- _Information supplied_
= = = = =
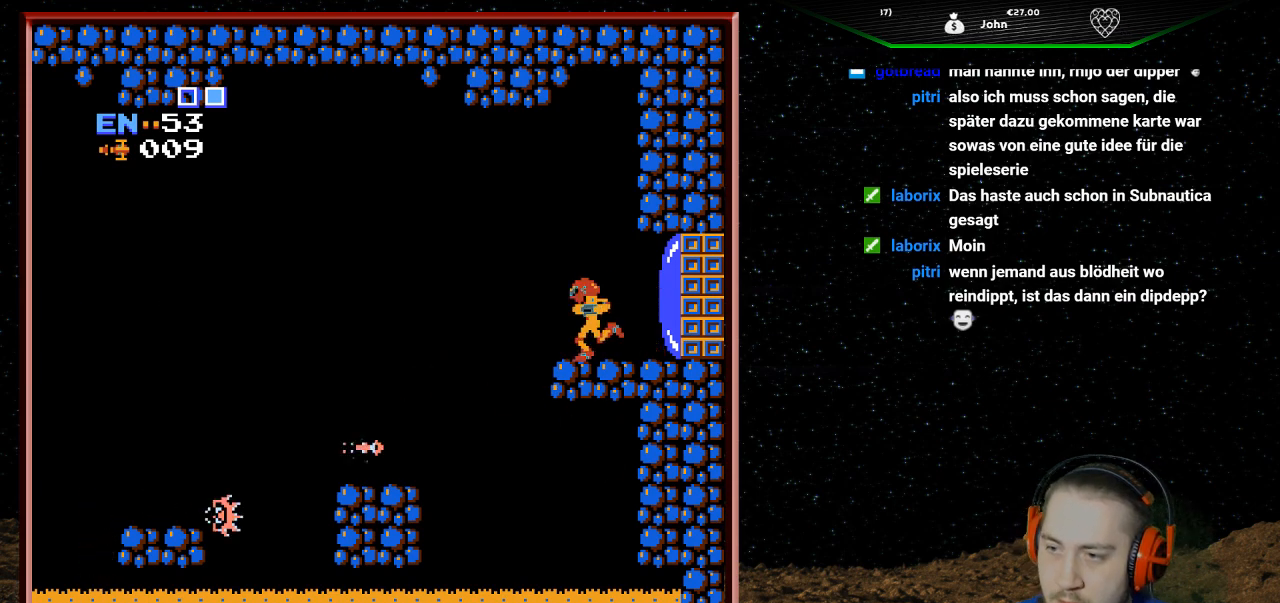
{"buttons": ["DPAD_LEFT"], "events": [[100, "A", "down"], [300, "A", "up"]]}
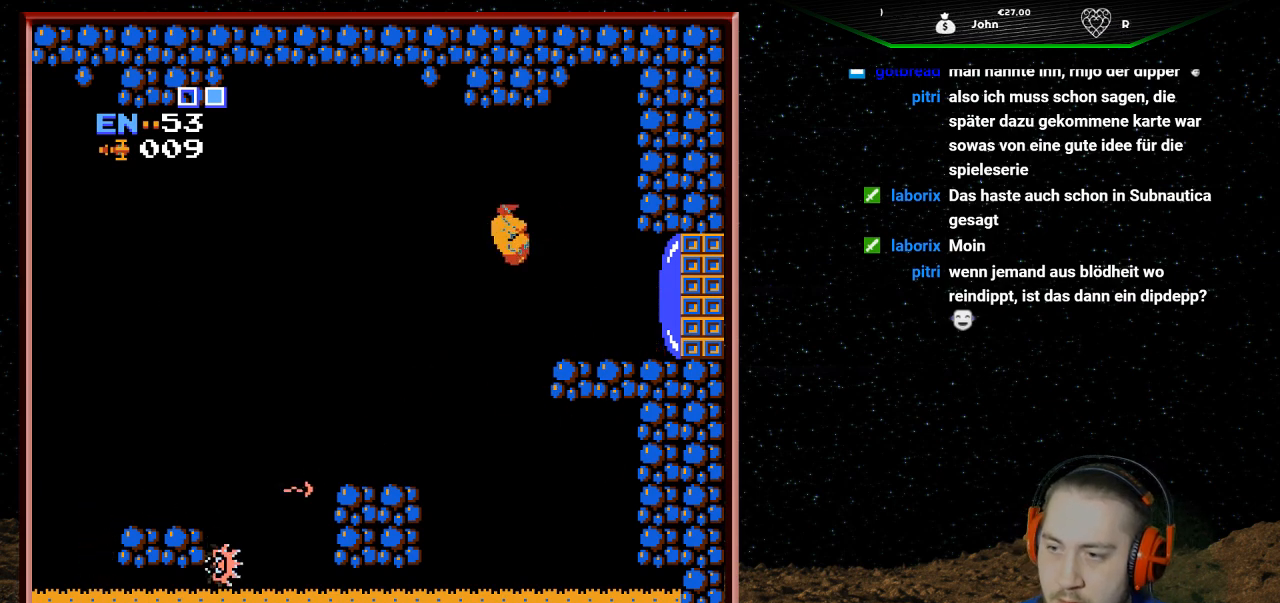
{"buttons": ["DPAD_LEFT"], "events": []}
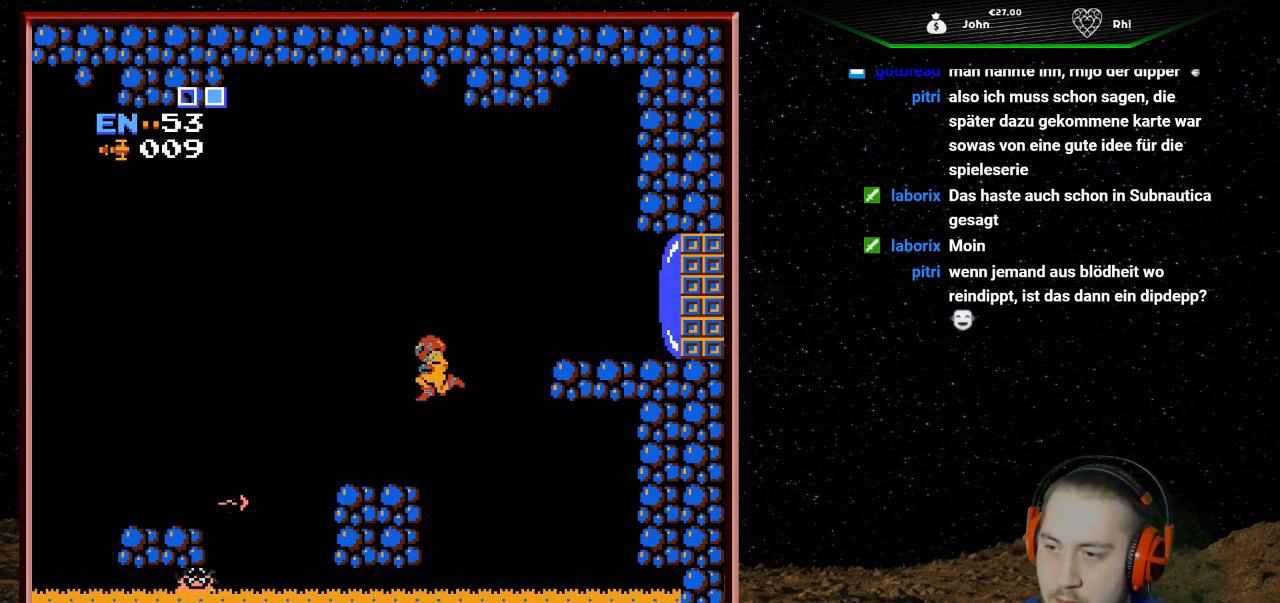
{"buttons": ["A", "DPAD_LEFT"], "events": [[400, "A", "down"]]}
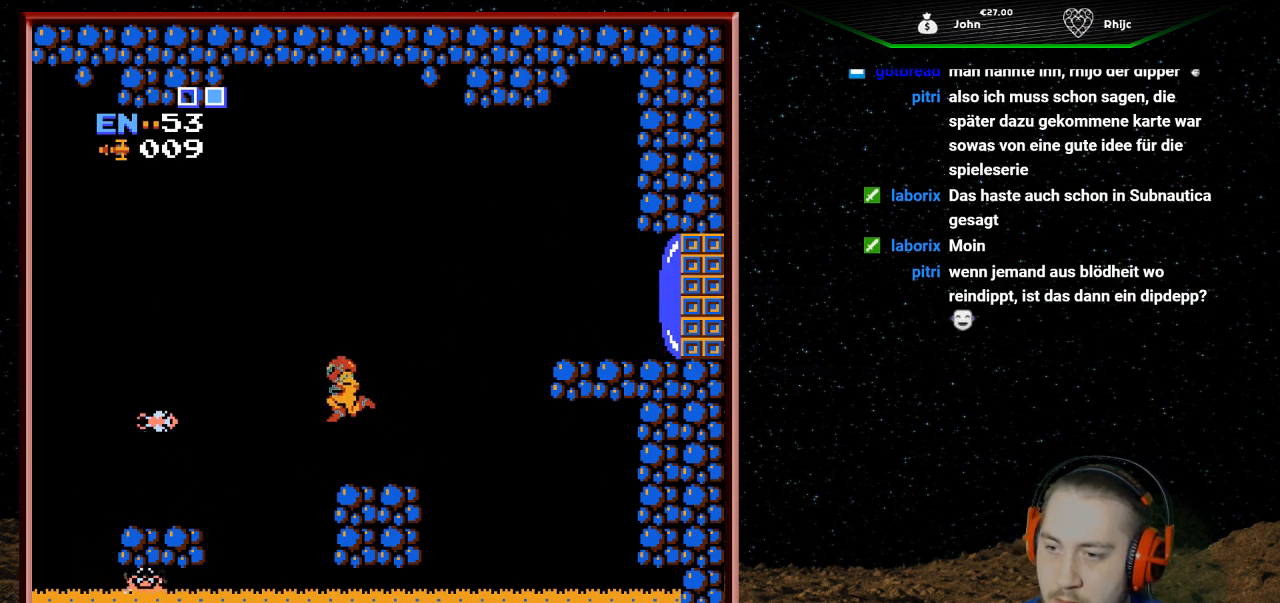
{"buttons": ["DPAD_LEFT"], "events": [[233, "A", "up"]]}
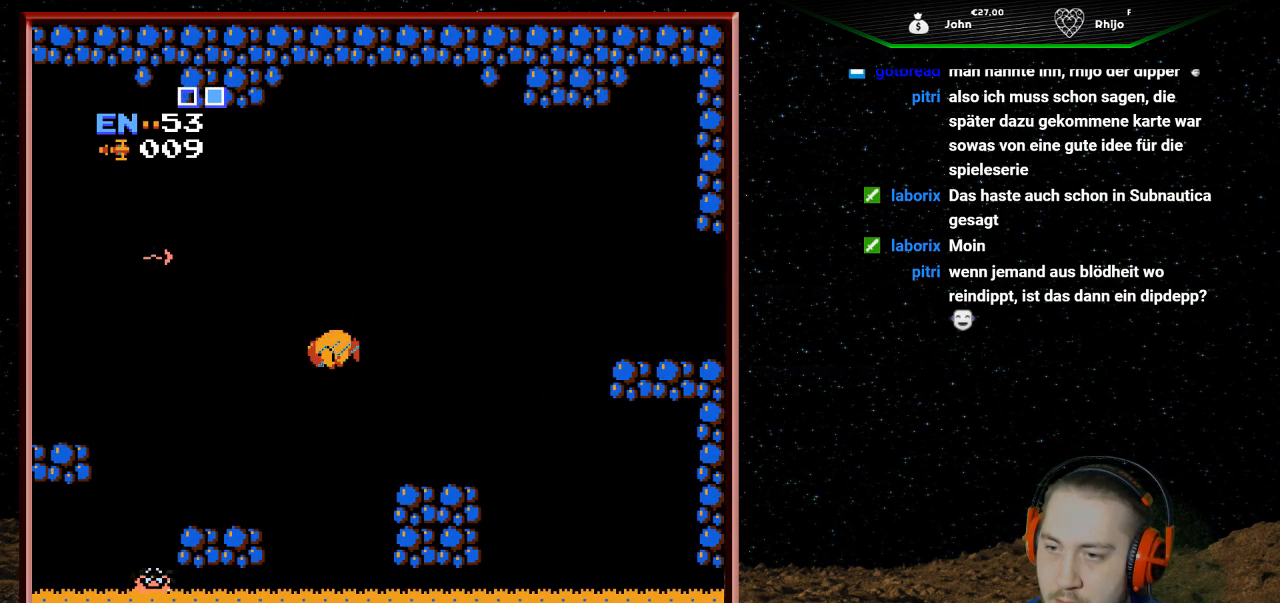
{"buttons": ["A", "DPAD_LEFT"], "events": [[233, "A", "down"]]}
= = = = =
- _Task_
Wherever the word "down" appears in the data, return the whole line.

- _Response_
{"buttons": ["DPAD_LEFT"], "events": [[100, "A", "down"], [300, "A", "up"]]}
{"buttons": ["A", "DPAD_LEFT"], "events": [[400, "A", "down"]]}
{"buttons": ["A", "DPAD_LEFT"], "events": [[233, "A", "down"]]}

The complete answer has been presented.